South-Central Section - 51st Annual Meeting - 2017

Paper No. 8-51
Presentation Time: 9:00 AM-5:30 PM


SHACKLETON, Travis, Department of Geology and Geophysics, Texas A&M University, 400 Bizzell St, College Station, TX 77843,

In this study we analyze the impact of foraminifera in marine sediments on the macro-scale mechanical behavior. We uniformly mix foraminifera with natural marine mudstone in three different microfossil concentrations: 0 wt%, 6.5 wt%, and 12.3 wt%. The mudstone is from Site C0011 in the Nankai Trough, offshore Japan, obtained during Integrated Ocean Drilling Program (IODP) Expedition 322. The foraminifera are extracted by washing and sieving of marine sediments from IODP sites U1337 and U1338 in the Equatorial Pacific near Hawaii.
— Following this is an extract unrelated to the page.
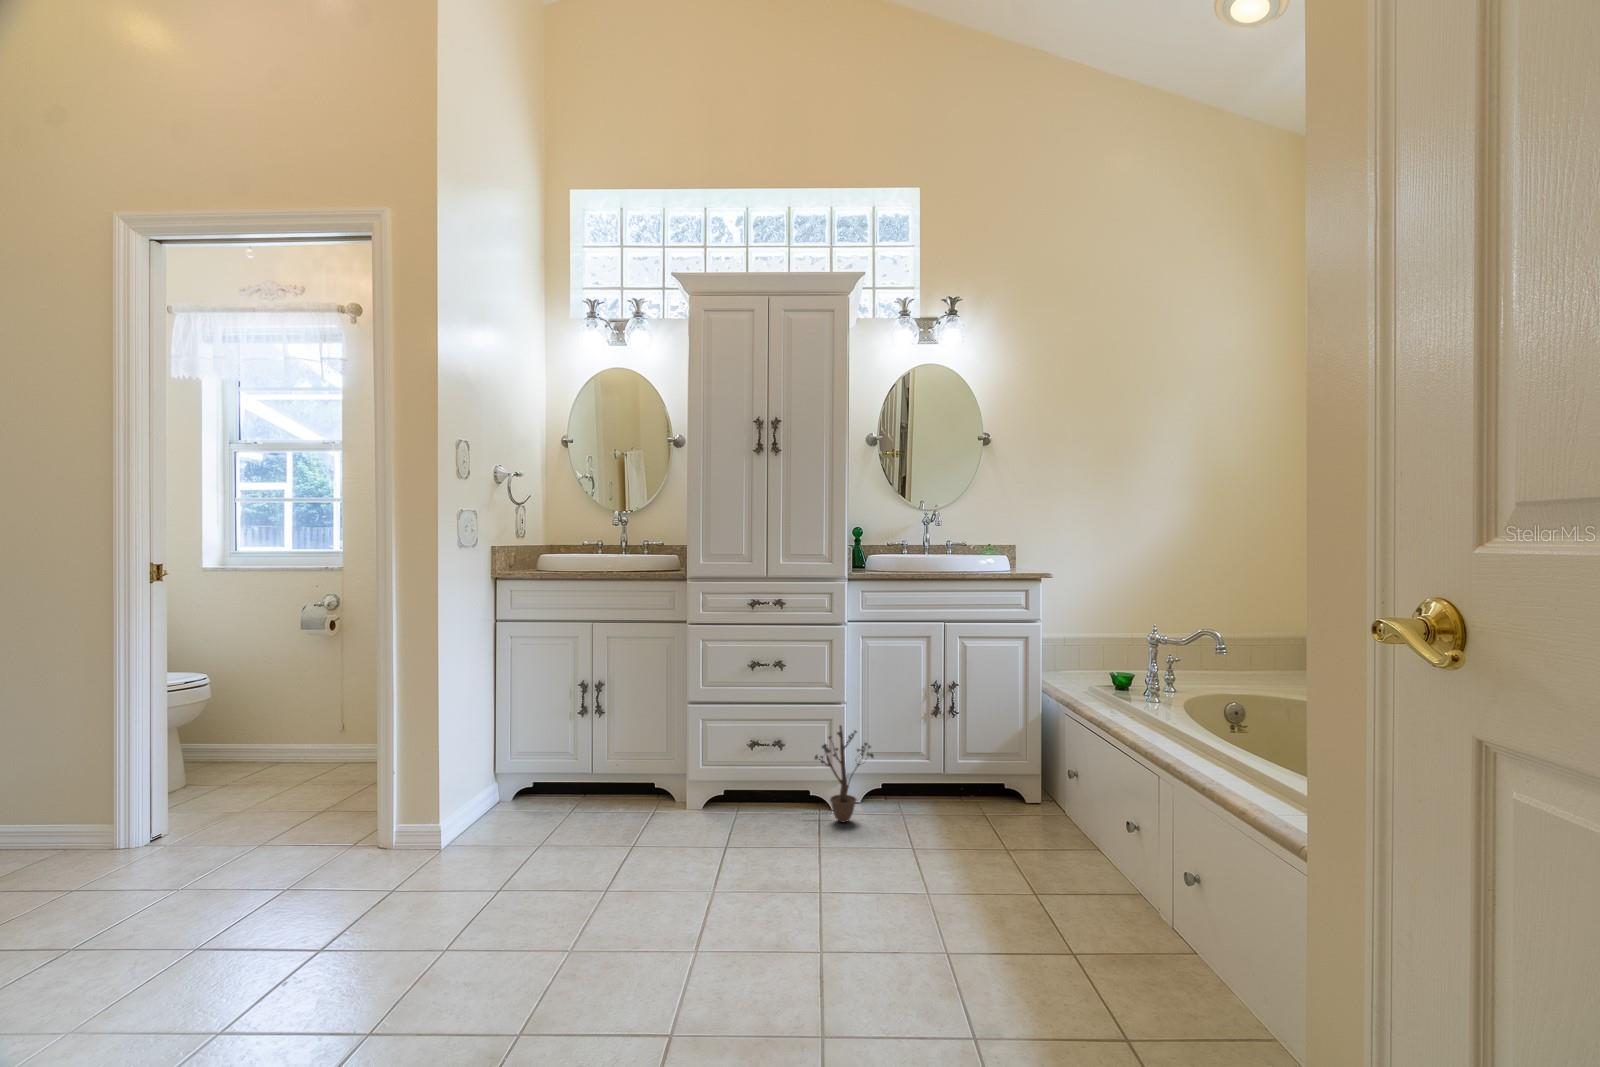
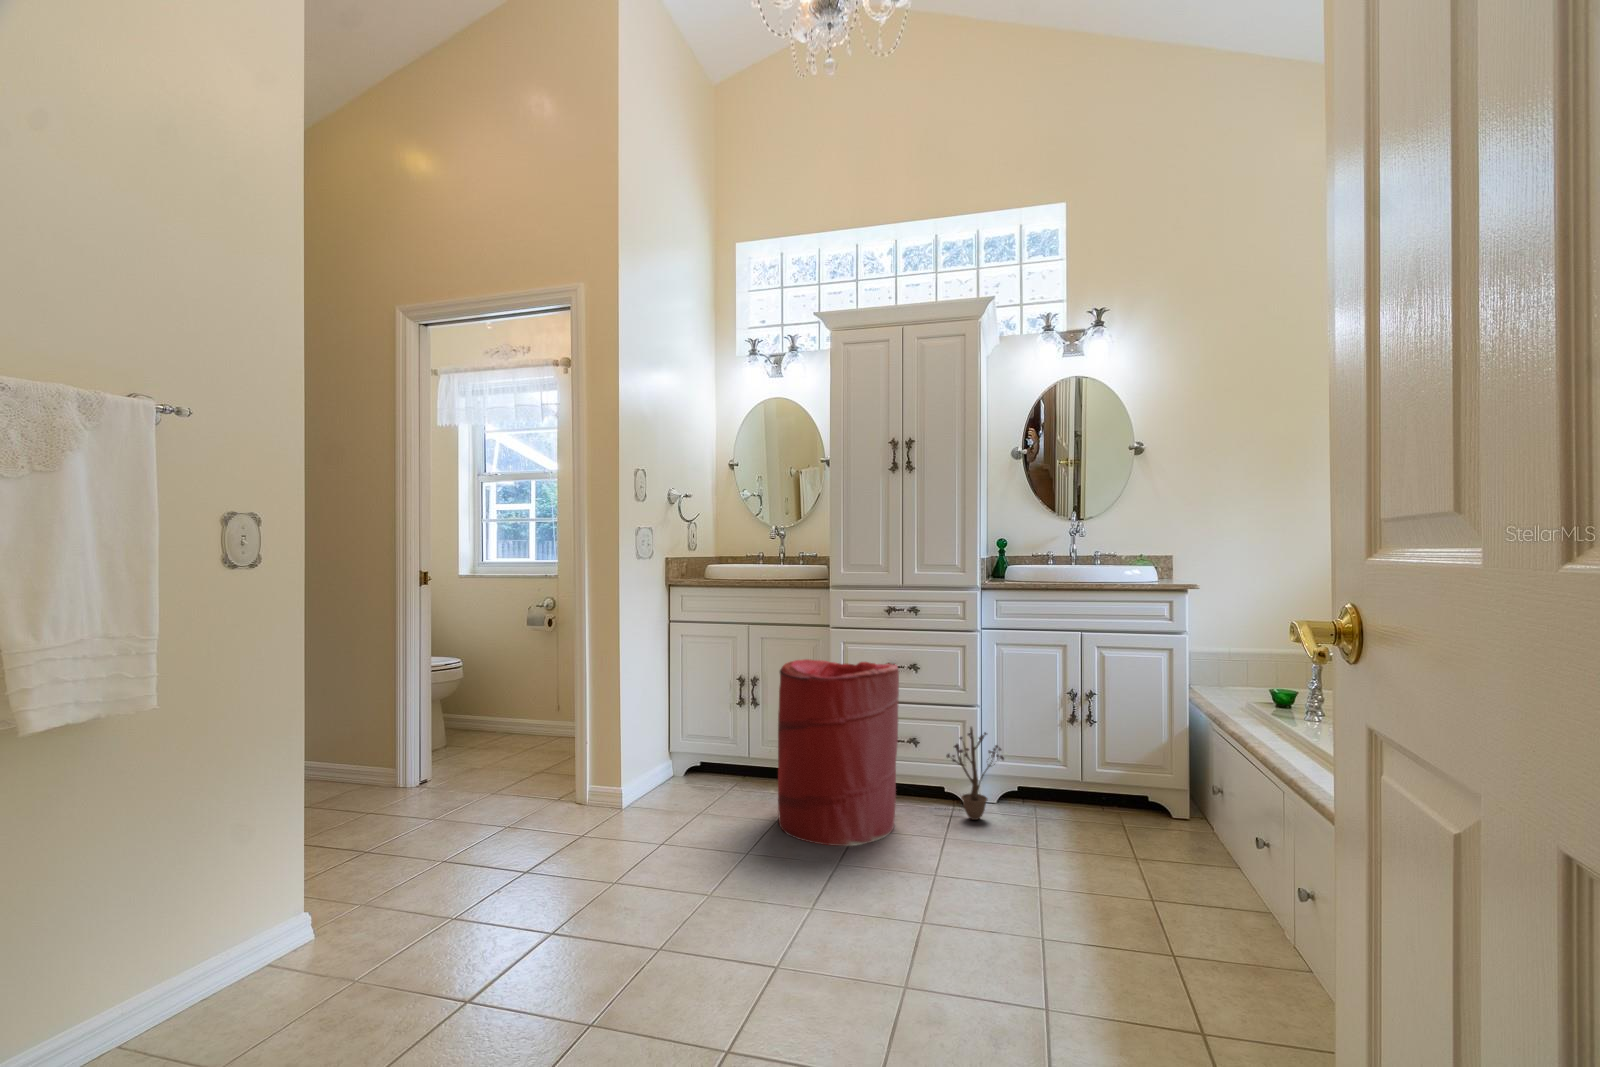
laundry hamper: none [635,661,769,869] -> present [778,659,899,846]

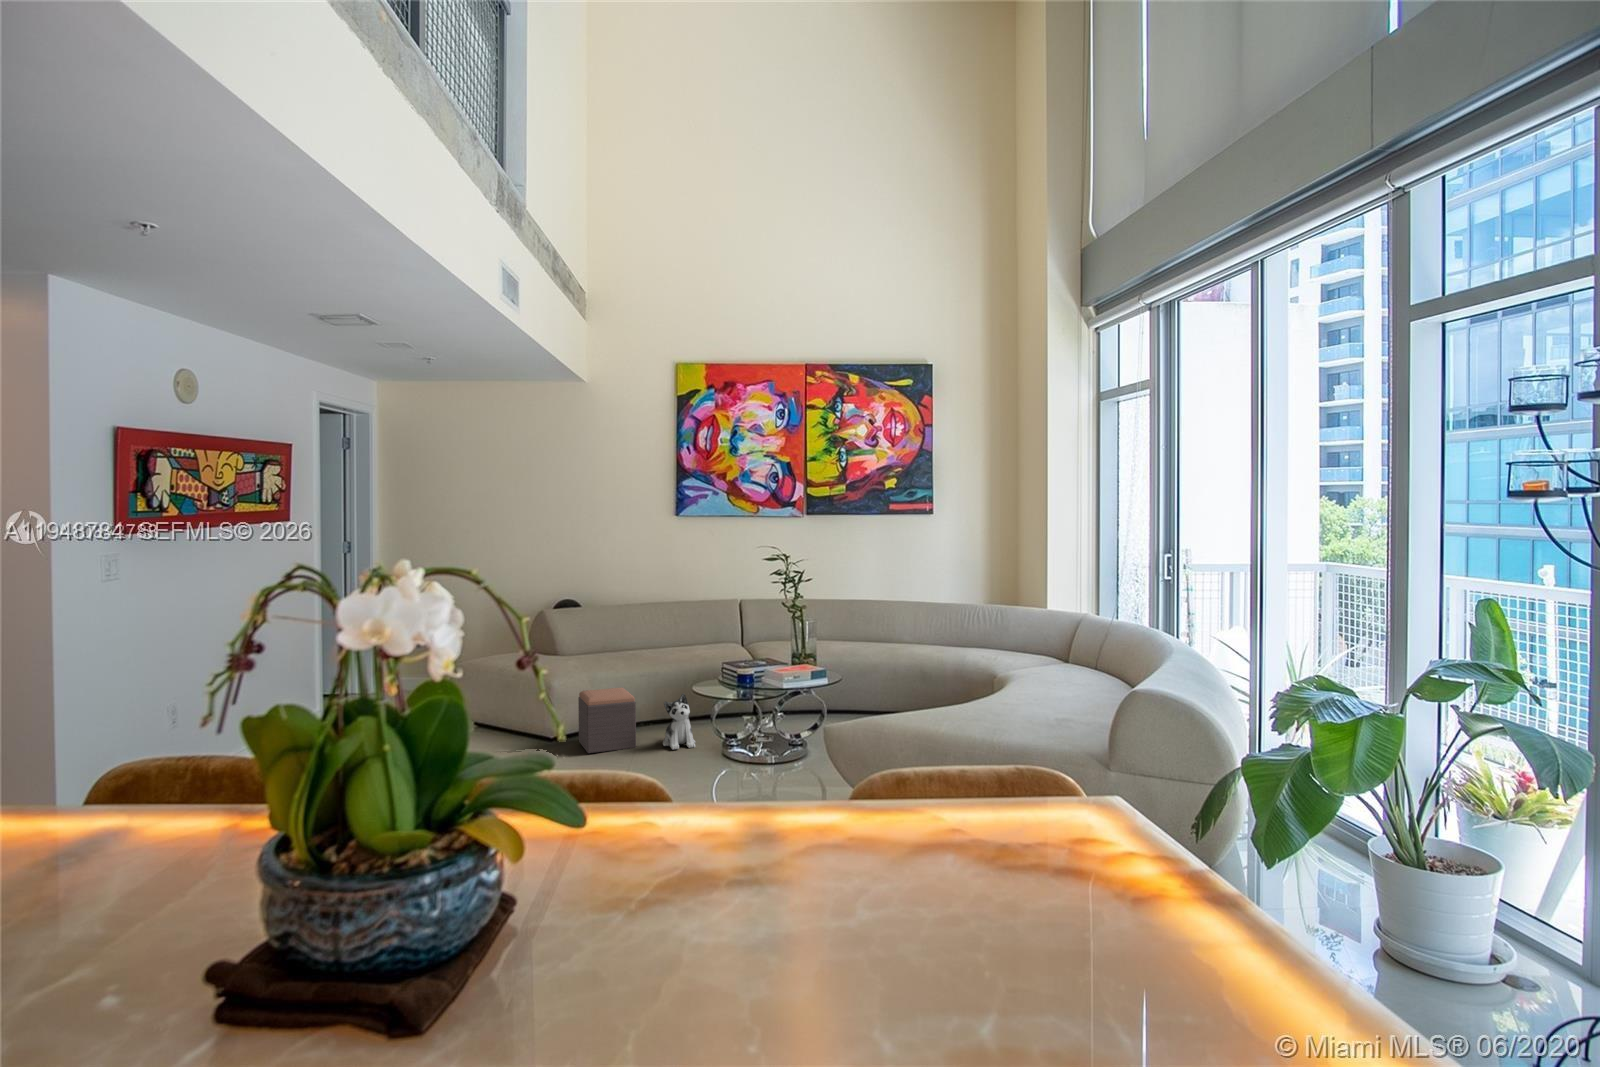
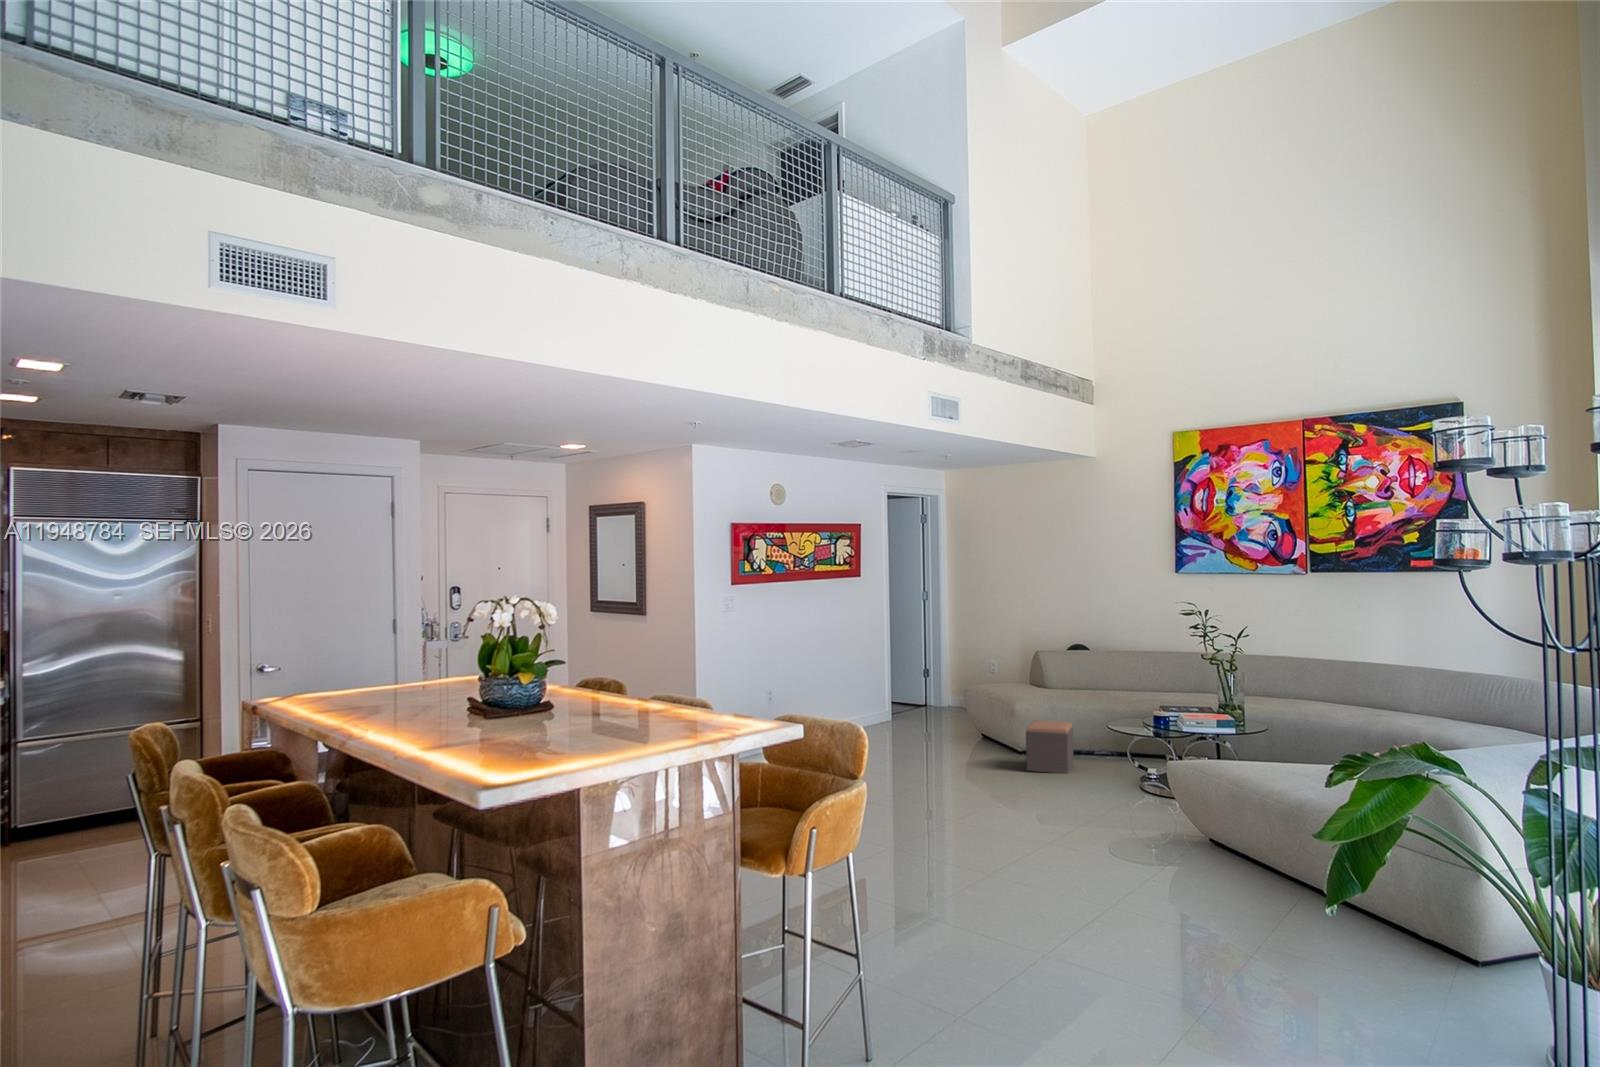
plush toy: present [663,693,695,750] -> none [1086,731,1118,781]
We use resedimentation to prepare the homogeneous microfossil-rich mudstone samples and uniaxially compress them to 100 kPa. Resedimentation simulates the natural processes of sedimentation and burial under controlled conditions. Microfossil-rich sediments are known to initially not consolidate to as low porosities as other marine clays owing to microfossil shells acting as structural components. But they show a delayed compressibility when the yield stress is overcome and microfossil shells collapse resulting in an increase in porosity and compressibility. Here, we investigate the threshold microfossil content at which the microfabric significantly changes during compression and the stress at which foraminifera chambers start to break. For the low stresses considered in this experiment, we find that for increasing foraminifera concentrations from 0 wt% to 12.3 wt%, initial void ratio decreases from 2.65 to 2.27, compression index decreases from 0.69 to 0.53, and the permeability decrease with decreasing porosity remains relatively constant. We also use petrography and scanning electron microscopy to identify the foraminifera shells as well as investigate microstructural changes during compression. This study has large implications for submarine slope failure due to the possible sudden expulsion of water causing a pore pressure increase, which may destabilize continental slopes, and cause a hazard for coastal communities and offshore infrastructure.